For that I have to import mpl_toolkits.mplit3d, but I get this error:
ValueError Traceback (most recent call last)
<ipython-input-3-c39f93eee133> in <module>()
----> 1 get_ipython().magic('matplotlib notebook')
2 from pylab import *
3 from mpl_toolkits.mplot3d import Axes3D
4
5 Lp = 200
/usr/local/lib/python3.4/dist-packages/IPython/core/interactiveshell.py in magic(self, arg_s)
2334 magic_name, _, magic_arg_s = arg_s.partition(' ')
2335 magic_name = magic_name.lstrip(prefilter.ESC_MAGIC)
-> 2336 return self.run_line_magic(magic_name, magic_arg_s)
2337
2338 #-------------------------------------------------------------------------
/usr/local/lib/python3.4/dist-packages/IPython/core/interactiveshell.py in run_line_magic(self, magic_name, line)
2255 kwargs['local_ns'] = sys._getframe(stack_depth).f_locals
2256 with self.builtin_trap:
-> 2257 result = fn(*args,**kwargs)
2258 return result
2259
/usr/local/lib/python3.4/dist-packages/IPython/core/magics/pylab.py in matplotlib(self, line)
/usr/local/lib/python3.4/dist-packages/IPython/core/magic.py in <lambda>(f, *a, **k)
191 # but it's overkill for just that one bit of state.
192 def magic_deco(arg):
--> 193 call = lambda f, *a, **k: f(*a, **k)
194
195 if callable(arg):
/usr/local/lib/python3.4/dist-packages/IPython/core/magics/pylab.py in matplotlib(self, line)

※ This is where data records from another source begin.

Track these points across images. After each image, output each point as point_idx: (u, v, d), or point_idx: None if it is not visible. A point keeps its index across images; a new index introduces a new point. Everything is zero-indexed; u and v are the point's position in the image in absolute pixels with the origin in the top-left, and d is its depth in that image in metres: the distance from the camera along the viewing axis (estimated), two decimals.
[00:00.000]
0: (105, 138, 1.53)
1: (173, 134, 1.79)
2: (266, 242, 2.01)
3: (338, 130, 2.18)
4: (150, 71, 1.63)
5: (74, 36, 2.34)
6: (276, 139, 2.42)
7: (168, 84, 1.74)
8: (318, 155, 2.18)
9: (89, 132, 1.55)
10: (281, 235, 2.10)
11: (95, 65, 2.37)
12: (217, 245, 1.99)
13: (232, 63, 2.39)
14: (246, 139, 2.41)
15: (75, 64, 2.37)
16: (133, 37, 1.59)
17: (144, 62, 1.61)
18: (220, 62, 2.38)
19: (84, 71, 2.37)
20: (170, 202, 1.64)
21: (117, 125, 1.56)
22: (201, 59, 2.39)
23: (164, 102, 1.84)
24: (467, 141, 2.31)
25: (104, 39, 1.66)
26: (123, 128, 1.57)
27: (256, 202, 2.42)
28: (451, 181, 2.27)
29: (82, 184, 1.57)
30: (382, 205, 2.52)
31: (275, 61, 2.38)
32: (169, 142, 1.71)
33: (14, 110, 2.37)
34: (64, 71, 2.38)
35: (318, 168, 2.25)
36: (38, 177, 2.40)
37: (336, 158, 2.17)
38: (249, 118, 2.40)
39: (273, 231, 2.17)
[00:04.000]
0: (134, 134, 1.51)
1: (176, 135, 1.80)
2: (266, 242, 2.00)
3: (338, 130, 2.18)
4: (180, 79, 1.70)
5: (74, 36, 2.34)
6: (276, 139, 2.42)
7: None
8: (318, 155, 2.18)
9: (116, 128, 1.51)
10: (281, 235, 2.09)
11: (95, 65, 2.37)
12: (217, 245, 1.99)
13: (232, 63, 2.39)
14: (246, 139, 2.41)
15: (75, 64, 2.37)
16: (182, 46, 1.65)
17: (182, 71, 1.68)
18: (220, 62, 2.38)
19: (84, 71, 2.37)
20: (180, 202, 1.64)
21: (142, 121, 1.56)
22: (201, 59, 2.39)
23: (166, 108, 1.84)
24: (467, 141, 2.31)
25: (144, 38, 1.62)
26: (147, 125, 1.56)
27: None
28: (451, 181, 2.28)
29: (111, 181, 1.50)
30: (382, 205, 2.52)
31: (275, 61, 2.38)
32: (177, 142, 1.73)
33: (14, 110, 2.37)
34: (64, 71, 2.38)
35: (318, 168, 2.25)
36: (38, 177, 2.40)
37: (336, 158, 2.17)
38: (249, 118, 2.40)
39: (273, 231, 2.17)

98 print("Available matplotlib backends: %s" % backends_list)
99 else:
--> 100 gui, backend = self.shell.enable_matplotlib(args.gui)
101 self._show_matplotlib_backend(args.gui, backend)
102
/usr/local/lib/python3.4/dist-packages/IPython/core/interactiveshell.py in enable_matplotlib(self, gui)
3130 gui, backend = pt.find_gui_and_backend(self.pylab_gui_select)
3131
-> 3132 pt.activate_matplotlib(backend)
3133 pt.configure_inline_support(self, backend)
3134
/usr/local/lib/python3.4/dist-packages/IPython/core/pylabtools.py in activate_matplotlib(backend)
270 # the rcParam to update. This needs to be set *before* the module
271 # magic of switch_backend().
--> 272 matplotlib.rcParams['backend'] = backend
273
274 import matplotlib.pyplot
/usr/lib/python3/dist-packages/matplotlib/__init__.py in __setitem__(self, key, val)
808 warnings.warn(self.msg_depr_ignore % (key, alt))
809 return
--> 810 cval = self.validate[key](val)
811 dict.__setitem__(self, key, cval)
812 except KeyError:
/usr/lib/python3/dist-packages/matplotlib/rcsetup.py in validate_backend(s)
144 return s
145 else:
--> 146 return _validate_standard_backends(s)
147
148 validate_qt4 = ValidateInStrings('backend.qt4', ['PyQt4', 'PySide'])
/usr/lib/python3/dist-packages/matplotlib/rcsetup.py in __call__(self, s)
55 return self.valid[s]
56 raise ValueError('Unrecognized %s string "%s": valid strings are %s'
---> 57 % (self.key, s, list(self.valid.values())))
58
59
ValueError: Unrecognized backend string "nbagg": valid strings are ['GTK', 'template', 'svg', 'Qt4Agg', 'GTK3Cairo', 'emf', 'WX', 'GTK3Agg', 'CocoaAgg', 'WebAgg', 'TkAgg', 'agg', 'gdk', 'GTKAgg', 'cairo', 'ps', 'pdf', 'pgf', 'WXAgg', 'MacOSX', 'GTKCairo']
I really dont know what that means.
Obviously, I have this package, so what is the problem?